Yorgos Ikarus Babasakis, Notes from the Repealing of Time

– on the occasion of Nadia Kalara’s talk in Beton 7, and as part of her exhibition Adelos –

An archaeology of the present. Landscapes that derive from particular time periods but become lost/last well into the vastness of now, the uncharted present.  The sacred and the base in tandem, in a dialectic exchange, a conversation, but also a game around the incongruousness of that encounter (reminiscent of the sewing machine and the umbrella on the anatomy table of Isidore Ducasse).

The Tropics freeze. The sky remains the sky, pale blue, rarefied, beauteous – but where? In what time? The sky is now a background to ruins, its music is the humor that makes tragedy more bearable, if not explicable.

Willie Deville heartrendingly singing the blues amid the blue plumes of his cigarette smoke, “and heaven stood still…” And when the sky stands still. time, too, stands still, it freezes.

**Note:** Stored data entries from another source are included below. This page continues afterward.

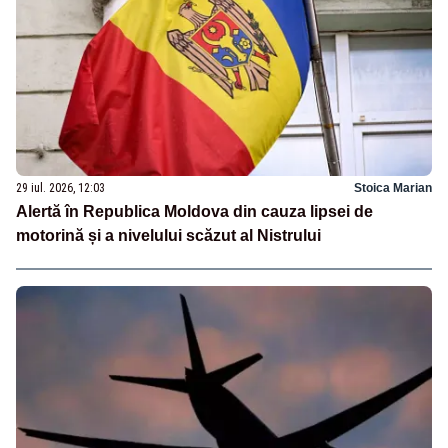
29 iul. 2026, 12:03
Stoica Marian
Alertă în Republica Moldova din cauza lipsei de
motorină și a nivelului scăzut al Nistrului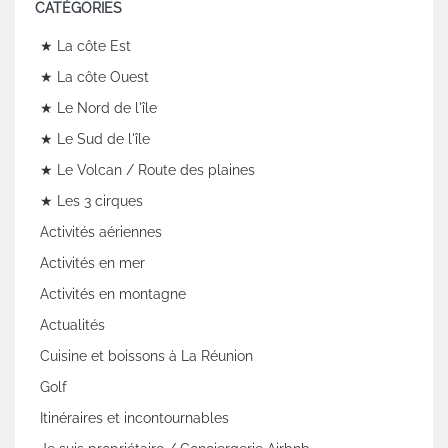
CATÉGORIES
★ La côte Est
★ La côte Ouest
★ Le Nord de l'île
★ Le Sud de l'île
★ Le Volcan / Route des plaines
★ Les 3 cirques
Activités aériennes
Activités en mer
Activités en montagne
Actualités
Cuisine et boissons à La Réunion
Golf
Itinéraires et incontournables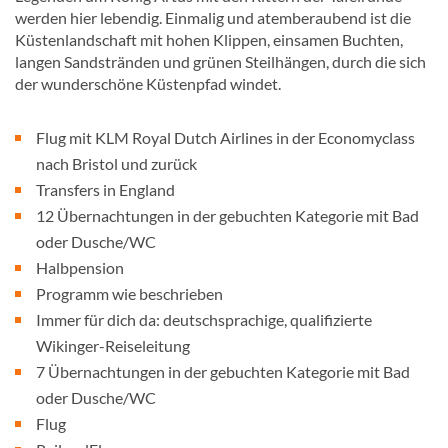
werden hier lebendig. Einmalig und atemberaubend ist die
Küstenlandschaft mit hohen Klippen, einsamen Buchten,
langen Sandstränden und grünen Steilhängen, durch die sich
der wunderschöne Küstenpfad windet.
Flug mit KLM Royal Dutch Airlines in der Economyclass
nach Bristol und zurück
Transfers in England
12 Übernachtungen in der gebuchten Kategorie mit Bad
oder Dusche/WC
Halbpension
Programm wie beschrieben
Immer für dich da: deutschsprachige, qualifizierte
Wikinger-Reiseleitung
7 Übernachtungen in der gebuchten Kategorie mit Bad
oder Dusche/WC
Flug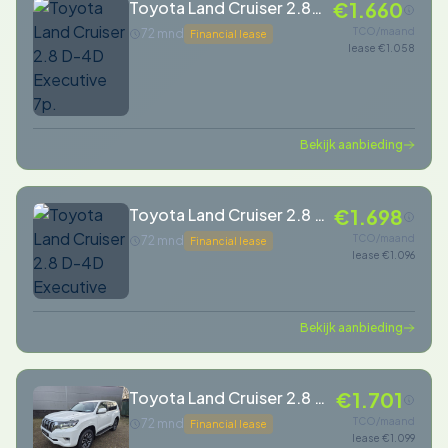
Toyota Land Cruiser 2.8
€1.660
D-4D Executive 7p.
TCO/maand
72 mnd
Financial lease
lease €1.058
Bekijk aanbieding
Toyota Land Cruiser 2.8 D-
€1.698
4D Executive
TCO/maand
72 mnd
Financial lease
lease €1.096
Bekijk aanbieding
Toyota Land Cruiser 2.8 D-
€1.701
4D-F Professional Window
TCO/maand
72 mnd
Financial lease
lease €1.099
Van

Time freezes. Magritte knew how to read Hegel. Time freezes. Nadia Kalara knows how to read Magritte/Hegel but also Hegel/Heidegger [Adelos/ Delos, Un/Manifest] reminding us that clarity may well entail a profound disquiet – one that (the artist intentionally) wishes to be disquieting.  I am here, but where is that? Nadia Kalara is in a disquiet state as she directs her gaze (in the plural!) first to space and, then, like those desperates in Chris Marker’s masterpiece  La jetée (1962), to time. To a time that is frozen, by the artist, and made disquieting in order to make us pick up again the thread of reflection.

Yorgos Fraklas writes: “Heidegger’s reminder is that the thinking being is first of all a dweller. I identify with a place. As a thinker I do not belong somewhere and I appropriate all that is somewhere. But as a dweller I belong, I feel at home, out of place, I am myself appropriated by some other thing, and this, before I start to think.”

Guy Debord writes: “Man, ‘the negative being who is only to the extent that he abolishes Being’ is identical with time.”

As I look at the works and listen to Nadia Kalara speak about Rovert Smithson and George Kubler and The Shape of Time, why is my mind all the while stuck on the word ‘disquiet’, why can’t I stop thinking that the artist is, quite intentionally, using a discursive ruse to initially reassure us so that then, we almost mechanically pick up disquietude, the way we pick out hat from the coat rack, and take it home with us?  Why, as I jot down in the Moleskin phrases by Kalara and the titles of works that she mentions, out of nowhere (yes, but which nowhere?) Cy Twombly comes to mind and his penchant for using titles borrowed by forgotten lyric poets of antiquity? And, finally, why do I consistently, unfailingly, associate what I hear uttered by the artist with music pieces (also, song titles and even the name of Blixa’s band itself) by Einstürzende Neubauten?

 

Zissis Kotionis, Then and now: genealogical agenda to the programmatic work of Dimitris Pikionis

The desire of architecture to affiliate itself with artistic practice, has a symmetrically opposite variant. Namely, the desire of artistic practice to grasp space and structure it in the ways of architecture. In Nadia Kalara’s project titled Adelos (‘unmanifest’), the realm is described of an imaginary island which is not rooted in the earth under the sea – like Delos island – but floats and roams, cut off from history.

It comes as no surprise that this severance from history is signified by means of the juxtaposition of historical fragments in a meta-historical assemblage. The material of the assemblage is not made of architectural artifacts and fragments from archaeological sites but of fragments mainly from scrapyards of construction materials where copies of archaeological fragments are sold as décor for the living rooms and gardens of newly constructed homes. One of Kalara’s works in the Adelos series has the emblematic title, I Would Wish to Build. We might take this as a reversal of the will of Pikionis’ subject who, in the process of building, might have said, I Would Wish to Paint. The common ground is a will, a desire, for the impossible, which abets and fuels a practice of inverted means, and is aligned with its project of frustrating desire.